Italy has held off approval of a decree to sell a stake in Poste Italiane, people familiar with the matter told Reuters, following resistance from ruling and opposition parties to loosen the state’s grip on key public services.
As part of its drive to sell state assets to rein in Italy’s massive public debt, the government approved a decree in January allowing the Treasury to sell all or part of its 29.3 stake in the postal service, while retaining control through another 35% stake held by state lender Cassa Depositi e Prestiti (CDP).
However, following widespread criticism for selling part of a strategic company, the Treasury told union representatives in May it would review the decree to place a smaller 13% stake, keeping 51% in state hands.
The three sources, who requested anonymity due to the sensitivity of the matter, said on Tuesday that approval of the revised decree was not on the government agenda, without providing further details.
The scheme was initially expected to be adopted in June, according to what Treasury representatives told the unions.
Rome would pocket around 2 billion euros ($2.2 billion) from the sale of roughly 13% of Poste, which is worth 16 billion euros.
Critics argue that debt interest savings stemming from the sale would be lower than the dividends paid by Poste over time.
The group – a major employer in Italy with more than 120,000 workers – plans to pay out 6.5 billion euros in dividends between 2024 and 2028, up from the 3.8 billion euros it distributed over the previous five years.

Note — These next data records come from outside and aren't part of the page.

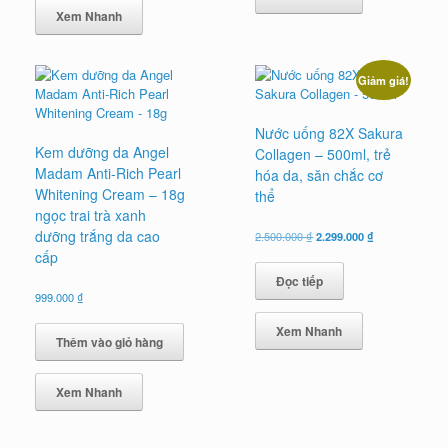
Xem Nhanh
Giảm giá!
Nước uống 82X Sakura
Kem dưỡng da Angel
Collagen – 500ml, trẻ
Madam Anti-Rich Pearl
hóa da, săn chắc cơ
Whitening Cream – 18g
thể
ngọc trai trà xanh
dưỡng trắng da cao
Giá
Giá
2.500.000
₫
2.299.000
₫
gốc
hiện
cấp
là:
tại
Đọc tiếp
2.500.000 ₫.
là:
999.000
₫
2.299.000 ₫.
Xem Nhanh
Thêm vào giỏ hàng
Xem Nhanh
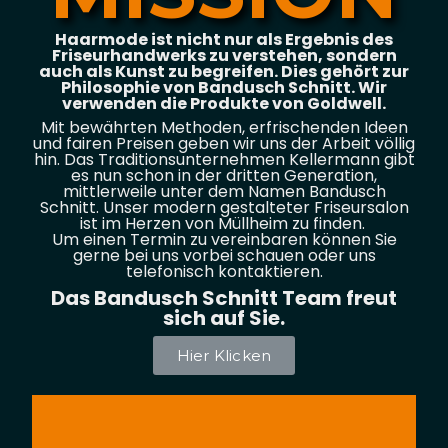
Haarmode ist nicht nur als Ergebnis des
Friseurhandwerks zu verstehen, sondern
auch als Kunst zu begreifen. Dies gehört zur
Philosophie von Bandusch Schnitt. Wir
verwenden die Produkte von Goldwell.
Mit bewährten Methoden, erfrischenden Ideen
und fairen Preisen geben wir uns der Arbeit völlig
hin. Das Traditionsunternehmen Kellermann gibt
es nun schon in der dritten Generation,
mittlerweile unter dem Namen Bandusch
Schnitt. Unser modern gestalteter Friseursalon
ist im Herzen von Müllheim zu finden.
Um einen Termin zu vereinbaren können Sie
gerne bei uns vorbei schauen oder uns
telefonisch kontaktieren.
Das Bandusch Schnitt Team freut
sich auf Sie.
Hier Klicken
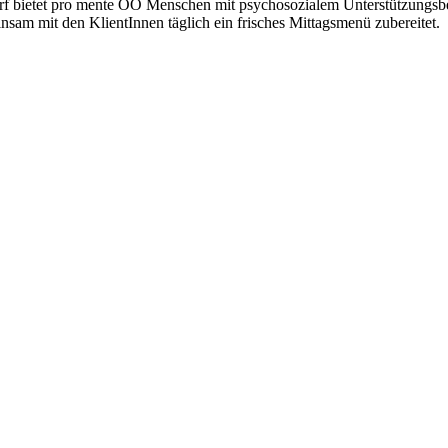
dorf bietet pro mente OÖ Menschen mit psychosozialem Unterstützungsbe
am mit den KlientInnen täglich ein frisches Mittagsmenü zubereitet.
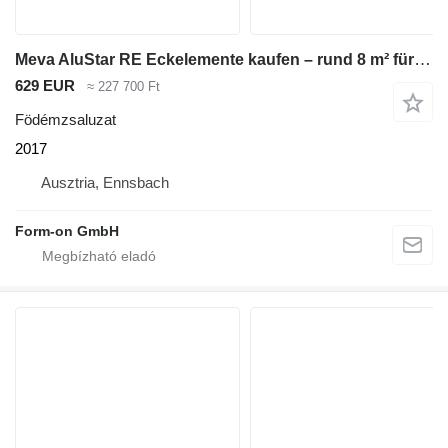
Meva AluStar RE Eckelemente kaufen – rund 8 m² für Wandschalung sofor
629 EUR
≈ 227 700 Ft
Födémzsaluzat
2017
Ausztria, Ennsbach
Form-on GmbH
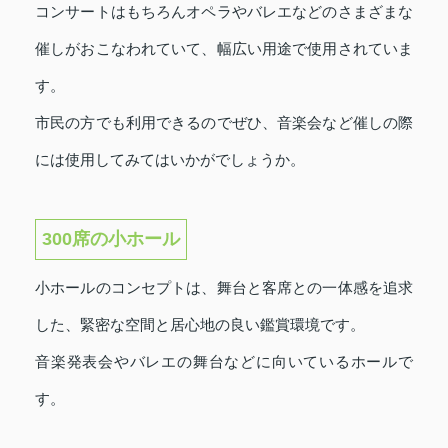
コンサートはもちろんオペラやバレエなどのさまざまな
催しがおこなわれていて、幅広い用途で使用されていま
す。
市民の方でも利用できるのでぜひ、音楽会など催しの際
には使用してみてはいかがでしょうか。
300席の小ホール
小ホールのコンセプトは、舞台と客席との一体感を追求
した、緊密な空間と居心地の良い鑑賞環境です。
音楽発表会やバレエの舞台などに向いているホールで
す。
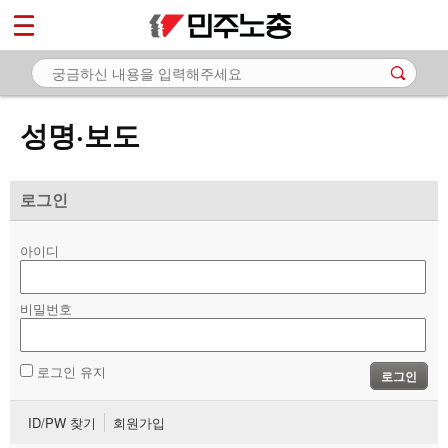
*
마이페이지
소개
<
소식
성명·보도
- 공지사항
- 성명·보도
로그인
- 기타 공고
아이디
노동상담
비밀번호
자료
부설기관
로그인 유지
로그인
업무
ID/PW 찾기
회원가입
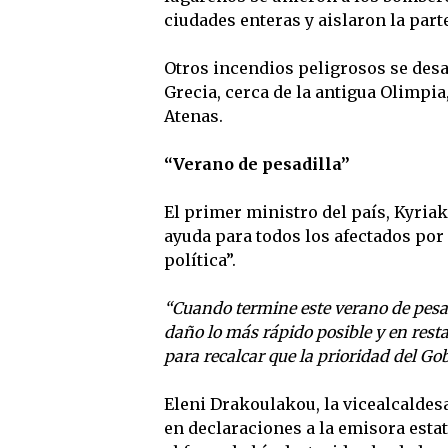
ciudades enteras y aislaron la parte
Otros incendios peligrosos se desa
Grecia, cerca de la antigua Olimpia,
Atenas.
“Verano de pesadilla”
El primer ministro del país, Kyriak
ayuda para todos los afectados por
política”.
“Cuando termine este verano de pesad
daño lo más rápido posible y en rest
para recalcar que la prioridad del G
Eleni Drakoulakou, la vicealcaldes
en declaraciones a la emisora ​​est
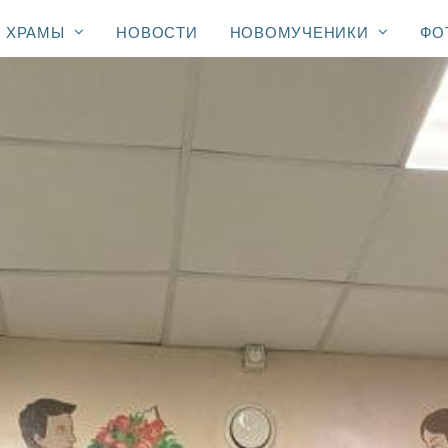
ХРАМЫ
НОВОСТИ
НОВОМУЧЕНИКИ
ФО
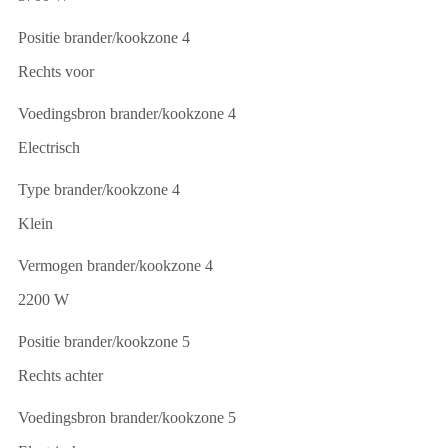
Positie brander/kookzone 4
Rechts voor
Voedingsbron brander/kookzone 4
Electrisch
Type brander/kookzone 4
Klein
Vermogen brander/kookzone 4
2200 W
Positie brander/kookzone 5
Rechts achter
Voedingsbron brander/kookzone 5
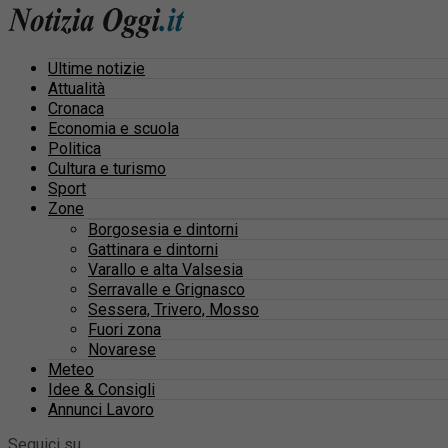
Ultime notizie
Attualità
Cronaca
Economia e scuola
Politica
Cultura e turismo
Sport
Zone
Borgosesia e dintorni
Gattinara e dintorni
Varallo e alta Valsesia
Serravalle e Grignasco
Sessera, Trivero, Mosso
Fuori zona
Novarese
Meteo
Idee & Consigli
Annunci Lavoro
Seguici su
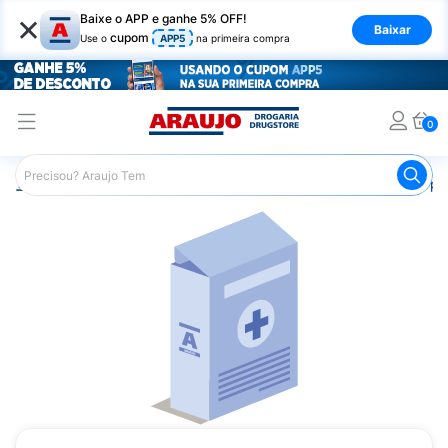
×
Baixe o APP e ganhe 5% OFF!
Baixar
cupom
Use o
APP5
na primeira compra
0
Araujo
Medicamentos
Saúde do Homem
Remédio par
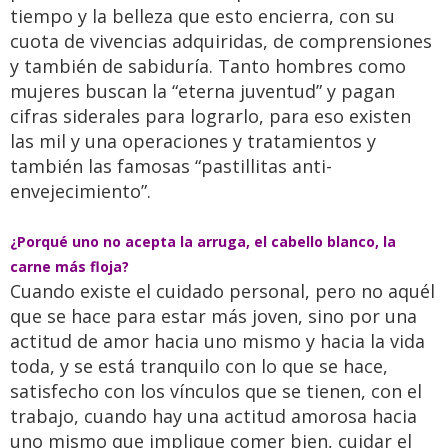
tiempo y la belleza que esto encierra, con su
cuota de vivencias adquiridas, de comprensiones
y también de sabiduría. Tanto hombres como
mujeres buscan la “eterna juventud” y pagan
cifras siderales para lograrlo, para eso existen
las mil y una operaciones y tratamientos y
también las famosas “pastillitas anti-
envejecimiento”.
¿Porqué uno no acepta la arruga, el cabello blanco, la
carne más floja?
Cuando existe el cuidado personal, pero no aquél
que se hace para estar más joven, sino por una
actitud de amor hacia uno mismo y hacia la vida
toda, y se está tranquilo con lo que se hace,
satisfecho con los vínculos que se tienen, con el
trabajo, cuando hay una actitud amorosa hacia
uno mismo que implique comer bien, cuidar el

Italy raised more than 3 billion euros in 2015 when it sold 35% of Poste in an initial public offering that valued the group at 8.8 billion euros.
Rome had considered a further stake sale in 2016 under the centre-left government of Prime Minister Matteo Renzi, but decided against it due to concerns that higher private ownership of the group would put pressure on Poste to boost profitability and cut the post office network.
One of the sources said Rome was focused on plans to cut further its roughly 27% stake in bailed-out lender Banca Monte dei Paschi di Siena (MPS) and re-privatise the world’s oldest bank, after a failed first attempt in 2021.
People close to the privatisation process have previously said the Treasury needs to cede control of MPS by the end of this year to meet re-privatisation terms agreed with the European Union at the time of the 2017 bailout.